Render this sentence from the post on elementary schools for Black families into Spanish: "Where you send your child to school is one of the most important decisions you can make."

[[ EXTRACT PROVIDED, beginning ]]

Elementary Schools that Black Families Should Consider Based on the Latest Data

Where you send your child to school is one of the most important decisions you can make.  The new school quality data was released by the state recently, and I wanted to highlight some of the schools making progress with Oakland children, and encourage families to visit.  Every child is different, and I will break it down into subgroups (schools showing progress with Black, Brown and low income students) in the next few weeks and you can also take a look at the schoolfinder tool to find local schools.

But before I get to the public schools showing the most progress, let me give a warning.  These numbers may be imperfect. The numbers don’t reflect if more high needs students came into a school, and no number can capture a school, or the variation within it.  So please take these lists as starting points and do your homework.  I have written before about the perils of using tests exclusively to judge schools.  I include data on graduation rates, change (how much scores went up or down from year to year) and status (overall scores), which together provide a more balanced look at school quality.

Digging into the Latest Data

Different schools often produce different results with different students so I will also produce blogs looking at schools showing results for Black, Latinx, API and other subgroups. So keep tuned. The results I analyze are for Black students.

[[ EXTRACT PROVIDED, end ]]
[[ RECORD EXTRACTS, beginning ]]

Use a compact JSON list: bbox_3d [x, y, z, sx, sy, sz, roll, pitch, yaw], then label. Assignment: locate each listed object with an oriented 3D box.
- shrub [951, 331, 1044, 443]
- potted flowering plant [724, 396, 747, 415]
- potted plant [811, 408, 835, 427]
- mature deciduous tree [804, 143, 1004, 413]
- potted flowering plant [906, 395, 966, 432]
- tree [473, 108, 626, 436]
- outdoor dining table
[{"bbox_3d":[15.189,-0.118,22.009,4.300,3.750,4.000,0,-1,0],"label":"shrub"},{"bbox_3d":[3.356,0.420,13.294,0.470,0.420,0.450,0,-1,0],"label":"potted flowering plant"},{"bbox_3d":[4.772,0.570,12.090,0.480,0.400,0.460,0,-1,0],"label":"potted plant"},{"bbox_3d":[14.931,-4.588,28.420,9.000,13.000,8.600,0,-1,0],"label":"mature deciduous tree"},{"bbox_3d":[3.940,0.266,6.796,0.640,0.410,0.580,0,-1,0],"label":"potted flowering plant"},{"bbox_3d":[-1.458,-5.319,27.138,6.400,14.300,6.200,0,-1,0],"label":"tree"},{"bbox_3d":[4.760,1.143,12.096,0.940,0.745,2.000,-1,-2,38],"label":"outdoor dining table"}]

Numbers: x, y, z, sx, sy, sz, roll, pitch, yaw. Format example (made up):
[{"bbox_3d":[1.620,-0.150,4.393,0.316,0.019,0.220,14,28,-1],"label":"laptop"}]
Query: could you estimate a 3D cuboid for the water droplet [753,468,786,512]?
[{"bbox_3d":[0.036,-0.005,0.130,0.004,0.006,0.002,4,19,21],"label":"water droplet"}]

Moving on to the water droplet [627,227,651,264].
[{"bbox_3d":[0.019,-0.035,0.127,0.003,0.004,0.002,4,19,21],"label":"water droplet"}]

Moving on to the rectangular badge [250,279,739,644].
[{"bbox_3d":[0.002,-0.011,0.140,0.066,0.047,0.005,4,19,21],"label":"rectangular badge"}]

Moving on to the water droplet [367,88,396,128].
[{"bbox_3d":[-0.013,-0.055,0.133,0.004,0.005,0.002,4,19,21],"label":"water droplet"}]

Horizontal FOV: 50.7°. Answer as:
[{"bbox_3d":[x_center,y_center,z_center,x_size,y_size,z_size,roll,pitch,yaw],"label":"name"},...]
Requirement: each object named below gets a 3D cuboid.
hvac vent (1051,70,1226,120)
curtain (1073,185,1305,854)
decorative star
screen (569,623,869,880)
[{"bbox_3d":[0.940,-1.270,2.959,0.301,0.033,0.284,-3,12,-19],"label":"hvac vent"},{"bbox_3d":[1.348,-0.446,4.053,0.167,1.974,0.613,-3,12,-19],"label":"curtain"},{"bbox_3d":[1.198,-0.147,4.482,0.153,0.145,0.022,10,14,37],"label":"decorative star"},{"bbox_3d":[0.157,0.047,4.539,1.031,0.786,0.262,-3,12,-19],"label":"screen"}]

[[ RECORD EXTRACTS, end ]]
[[ RECORD EXTRACTS, beginning ]]

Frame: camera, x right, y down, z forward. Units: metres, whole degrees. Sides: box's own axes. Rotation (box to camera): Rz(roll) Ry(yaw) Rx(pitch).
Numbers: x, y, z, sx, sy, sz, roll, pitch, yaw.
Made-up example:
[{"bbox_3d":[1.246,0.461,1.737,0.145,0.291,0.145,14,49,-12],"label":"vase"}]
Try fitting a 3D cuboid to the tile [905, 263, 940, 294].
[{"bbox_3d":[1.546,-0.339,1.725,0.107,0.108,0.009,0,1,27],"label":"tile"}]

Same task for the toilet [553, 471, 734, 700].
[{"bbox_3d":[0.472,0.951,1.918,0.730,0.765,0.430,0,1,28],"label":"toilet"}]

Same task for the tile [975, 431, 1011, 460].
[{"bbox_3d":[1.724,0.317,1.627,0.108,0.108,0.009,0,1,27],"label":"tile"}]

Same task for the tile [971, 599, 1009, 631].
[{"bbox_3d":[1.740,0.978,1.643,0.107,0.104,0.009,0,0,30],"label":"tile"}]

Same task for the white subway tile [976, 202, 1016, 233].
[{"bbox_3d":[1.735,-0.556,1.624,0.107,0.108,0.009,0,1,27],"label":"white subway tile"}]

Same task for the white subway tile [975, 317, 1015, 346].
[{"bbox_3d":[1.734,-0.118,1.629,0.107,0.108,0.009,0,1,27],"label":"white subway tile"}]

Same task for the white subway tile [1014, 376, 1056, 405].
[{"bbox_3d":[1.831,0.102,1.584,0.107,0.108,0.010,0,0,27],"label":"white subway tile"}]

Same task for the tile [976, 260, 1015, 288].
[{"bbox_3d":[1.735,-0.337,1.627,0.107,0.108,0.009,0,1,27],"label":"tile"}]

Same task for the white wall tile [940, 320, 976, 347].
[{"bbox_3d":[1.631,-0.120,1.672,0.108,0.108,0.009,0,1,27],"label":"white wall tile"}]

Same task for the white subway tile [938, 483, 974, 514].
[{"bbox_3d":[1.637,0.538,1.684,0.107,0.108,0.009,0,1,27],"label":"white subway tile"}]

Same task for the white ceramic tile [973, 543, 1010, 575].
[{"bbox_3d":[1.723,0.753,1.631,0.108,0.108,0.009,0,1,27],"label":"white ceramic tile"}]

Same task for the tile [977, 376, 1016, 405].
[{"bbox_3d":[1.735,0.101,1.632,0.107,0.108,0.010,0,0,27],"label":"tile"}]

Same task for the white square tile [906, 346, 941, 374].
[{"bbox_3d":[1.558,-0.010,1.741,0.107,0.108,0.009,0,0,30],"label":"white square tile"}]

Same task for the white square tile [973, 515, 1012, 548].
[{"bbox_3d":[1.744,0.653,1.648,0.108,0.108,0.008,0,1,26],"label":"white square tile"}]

[[ RECORD EXTRACTS, end ]]

**ANSWER TO THE PROBLEM**
Elegir a qué escuela enviar a tu hijo es una de las decisiones más importantes que puedes tomar.